Average measures being close to the measures of the fittest portfolio might also mean that the algorithm is not exploring the solution space wide enough so further tweaking the parameters might help. Also note that expected return of the fittest portfolio is rather high (~65% at the end of the run) which might be a result of the fitness function putting too much weight on the return (again, parameter tweaking should help) or the way that stock returns were estimated. Since the goal of this post is to do a test drive of the two-stage approach, I do not concentrate on estimating the returns (which would require a model of its own and a separate blog post). Instead I use a time-weighted average of the 40-day return as an estimate.

Finally, the graph below shows that large portfolios are preferred to small ones, which helps to better diversify them. The next step in this analysis would be to perform backtesting for the fittest portfolio in order to validate this strategy, which I will do in one of my future posts.

Average size (in terms of the number of stocks) of a portfolio during the run of the genetic algorithm.

Average size (in terms of the number of stocks) of a portfolio during the run of the genetic algorithm.

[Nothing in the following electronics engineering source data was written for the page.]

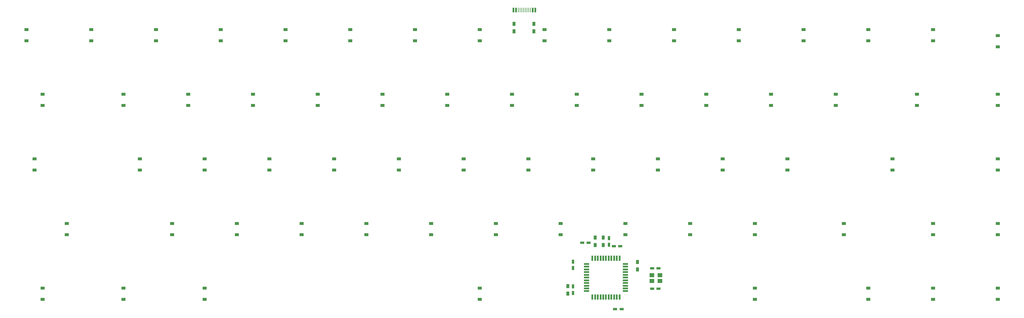
<source format=gbp>
G04 #@! TF.FileFunction,Paste,Bot*
%FSLAX46Y46*%
G04 Gerber Fmt 4.6, Leading zero omitted, Abs format (unit mm)*
G04 Created by KiCad (PCBNEW 4.0.7) date 02/25/19 20:16:43*
%MOMM*%
%LPD*%
G01*
G04 APERTURE LIST*
%ADD10C,0.100000*%
%ADD11R,1.200000X0.900000*%
%ADD12R,0.750000X1.200000*%
%ADD13R,1.200000X0.750000*%
%ADD14R,0.900000X1.200000*%
%ADD15R,0.550000X1.500000*%
%ADD16R,1.500000X0.550000*%
%ADD17R,1.400000X1.200000*%
%ADD18R,0.250000X1.450000*%
%ADD19R,0.500000X1.450000*%
G04 APERTURE END LIST*
D10*
D11*
X372662500Y-110550000D03*
X372662500Y-107250000D03*
D12*
X247706250Y-175806250D03*
X247706250Y-173906250D03*
X247706250Y-181206250D03*
X247706250Y-183106250D03*
D13*
X262006250Y-187906250D03*
X260106250Y-187906250D03*
X261606250Y-169306250D03*
X259706250Y-169306250D03*
X250406250Y-168306250D03*
X252306250Y-168306250D03*
D12*
X258306250Y-168906250D03*
X258306250Y-167006250D03*
D13*
X270956250Y-175906250D03*
X272856250Y-175906250D03*
X272856250Y-181906250D03*
X270956250Y-181906250D03*
D14*
X230356250Y-103806250D03*
X230356250Y-106006250D03*
X236206250Y-103806250D03*
X236206250Y-106006250D03*
X254200000Y-166800000D03*
X254200000Y-169000000D03*
X256600000Y-166800000D03*
X256600000Y-169000000D03*
X266700000Y-176212500D03*
X266700000Y-174012500D03*
X246200000Y-181100000D03*
X246200000Y-183300000D03*
D15*
X253400000Y-172893750D03*
X254200000Y-172893750D03*
X255000000Y-172893750D03*
X255800000Y-172893750D03*
X256600000Y-172893750D03*
X257400000Y-172893750D03*
X258200000Y-172893750D03*
X259000000Y-172893750D03*
X259800000Y-172893750D03*
X260600000Y-172893750D03*
X261400000Y-172893750D03*
D16*
X263100000Y-174593750D03*
X263100000Y-175393750D03*
X263100000Y-176193750D03*
X263100000Y-176993750D03*
X263100000Y-177793750D03*
X263100000Y-178593750D03*
X263100000Y-179393750D03*
X263100000Y-180193750D03*
X263100000Y-180993750D03*
X263100000Y-181793750D03*
X263100000Y-182593750D03*
D15*
X261400000Y-184293750D03*
X260600000Y-184293750D03*
X259800000Y-184293750D03*
X259000000Y-184293750D03*
X258200000Y-184293750D03*
X257400000Y-184293750D03*
X256600000Y-184293750D03*
X255800000Y-184293750D03*
X255000000Y-184293750D03*
X254200000Y-184293750D03*
X253400000Y-184293750D03*
D16*
X251700000Y-182593750D03*
X251700000Y-181793750D03*
X251700000Y-180993750D03*
X251700000Y-180193750D03*
X251700000Y-179393750D03*
X251700000Y-178593750D03*
X251700000Y-177793750D03*
X251700000Y-176993750D03*
X251700000Y-176193750D03*
X251700000Y-175393750D03*
X251700000Y-174593750D03*
D17*
X270906250Y-179556250D03*
X273306250Y-179556250D03*
X270906250Y-177856250D03*
X273306250Y-177856250D03*
D11*
X86915698Y-108806340D03*
X86915698Y-105506340D03*
X105965714Y-108806340D03*
X105965714Y-105506340D03*
X125015625Y-108806250D03*
X125015625Y-105506250D03*
X144065625Y-108806250D03*
X144065625Y-105506250D03*
X163115625Y-108806250D03*
X163115625Y-105506250D03*
X182165625Y-108806250D03*
X182165625Y-105506250D03*
X201215625Y-108806250D03*
X201215625Y-105506250D03*
X220265625Y-108806250D03*
X220265625Y-105506250D03*
X239315625Y-108806250D03*
X239315625Y-105506250D03*
X258365625Y-108806250D03*
X258365625Y-105506250D03*
X277415625Y-108806250D03*
X277415625Y-105506250D03*
X296465625Y-108806250D03*
X296465625Y-105506250D03*
X315515625Y-108806250D03*
X315515625Y-105506250D03*
X334565625Y-108806250D03*
X334565625Y-105506250D03*
X353615625Y-108806250D03*
X353615625Y-105506250D03*
X91678125Y-127856250D03*
X91678125Y-124556250D03*
X115490625Y-127856250D03*
X115490625Y-124556250D03*
X134540625Y-127856250D03*
X134540625Y-124556250D03*
X153590625Y-127856250D03*
X153590625Y-124556250D03*
X172640625Y-127856250D03*
X172640625Y-124556250D03*
X191690625Y-127856250D03*
X191690625Y-124556250D03*
X210740625Y-127856250D03*
X210740625Y-124556250D03*
X229790625Y-127856250D03*
X229790625Y-124556250D03*
X248840625Y-127856250D03*
X248840625Y-124556250D03*
X267890625Y-127856250D03*
X267890625Y-124556250D03*
X286940625Y-127856250D03*
X286940625Y-124556250D03*
X305990625Y-127856250D03*
X305990625Y-124556250D03*
X325040625Y-127856250D03*
X325040625Y-124556250D03*
X348853125Y-127856250D03*
X348853125Y-124556250D03*
X372665625Y-127856250D03*
X372665625Y-124556250D03*
X89296875Y-146906250D03*
X89296875Y-143606250D03*
X120253125Y-146906250D03*
X120253125Y-143606250D03*
X139303125Y-146906250D03*
X139303125Y-143606250D03*
X158353125Y-146906250D03*
X158353125Y-143606250D03*
X177403125Y-146906250D03*
X177403125Y-143606250D03*
X196453125Y-146906250D03*
X196453125Y-143606250D03*
X215503125Y-146906250D03*
X215503125Y-143606250D03*
X234553125Y-146906250D03*
X234553125Y-143606250D03*
X253603125Y-146906250D03*
X253603125Y-143606250D03*
X272653125Y-146906250D03*
X272653125Y-143606250D03*
X291703125Y-146906250D03*
X291703125Y-143606250D03*
X310753125Y-146906250D03*
X310753125Y-143606250D03*
X341709375Y-146906250D03*
X341709375Y-143606250D03*
X372665625Y-146906250D03*
X372665625Y-143606250D03*
X98821875Y-165956250D03*
X98821875Y-162656250D03*
X129778125Y-165956250D03*
X129778125Y-162656250D03*
X148828125Y-165956250D03*
X148828125Y-162656250D03*
X167878125Y-165956250D03*
X167878125Y-162656250D03*
X186928125Y-165956250D03*
X186928125Y-162656250D03*
X205978125Y-165956250D03*
X205978125Y-162656250D03*
X225028125Y-165956250D03*
X225028125Y-162656250D03*
X244078125Y-165956250D03*
X244078125Y-162656250D03*
X263128125Y-165956250D03*
X263128125Y-162656250D03*
X282178125Y-165956250D03*
X282178125Y-162656250D03*
X301228125Y-165956250D03*
X301228125Y-162656250D03*
X327421875Y-165956250D03*
X327421875Y-162656250D03*
X353615625Y-165956250D03*
X353615625Y-162656250D03*
X372665625Y-165956250D03*
X372665625Y-162656250D03*
X91678125Y-185006250D03*
X91678125Y-181706250D03*
X115490625Y-185006250D03*
X115490625Y-181706250D03*
X139303125Y-185006250D03*
X139303125Y-181706250D03*
X220265625Y-185006250D03*
X220265625Y-181706250D03*
X301228125Y-185006250D03*
X301228125Y-181706250D03*
X334565625Y-185006250D03*
X334565625Y-181706250D03*
X353615625Y-185006250D03*
X353615625Y-181706250D03*
X372665625Y-185006250D03*
X372665625Y-181706250D03*
D18*
X233150000Y-99750000D03*
X233650000Y-99750000D03*
X234150000Y-99750000D03*
X232650000Y-99750000D03*
X234650000Y-99750000D03*
X232150000Y-99750000D03*
X235150000Y-99750000D03*
X231650000Y-99750000D03*
D19*
X230950000Y-99750000D03*
X235850000Y-99750000D03*
X230175000Y-99750000D03*
X236625000Y-99750000D03*
M02*

</source>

Thank you for your patience. This was a long one. And in case you did not follow along, here is a summary of what was done:

  • The goal was to demonstrate the capabilities of distributed computing in constructing a low risk and stable return portfolio given a set of 2000 stocks.
  • The risk can be managed by diversifying the portfolio, which from a statistical point of view can be interpreted as avoiding positively correlated stocks in the same portfolio.
  • The first step was to use agglomerative hierarchical clustering running on Spark to cluster positively correlated stocks together. This simplifies the risk management challenge to simply avoiding stocks from the same cluster in a portfolio.
  • Finally we ran a distributed version of a genetic algorithm to optimize portfolio size, composition, and stock weights.
  • The results show that the approach taken is computationally promising and might find its applications in the financial sector.
  • To further improve the method one would test automatic selection of the number of stock clusters, tune the parameters of the genetic algorithm, and build a set of models which will yield estimates of expected stock returns.
  • Finally, to get rid of the scalability issues that come with my implementation of agglomerative hierarchical clustering, one could either use the implementation described in Jin et al. (2015) or turn to other well-known algorithms (for example, use K-means to explore reasonable values of K and choose the number of clusters based on some metric, e.g. the one described in Jung et. al. (2003))



  1. Jin, Chen, et al. "A Scalable Hierarchical Clustering Algorithm Using Spark." Big Data Computing Service and Applications (BigDataService), 2015 IEEE First International Conference on. IEEE, 2015.
  2. Joglekar, Sachin R. "Two-Stage Stock Portfolio Construction: Correlation Clustering and Genetic Optimization." The Twenty-Seventh International Flairs Conference. 2014.
  3. Jung, Yunjae, et al. "A decision criterion for the optimal number of clusters in hierarchical clustering." Journal of Global Optimization 25.1 (2003): 91-111.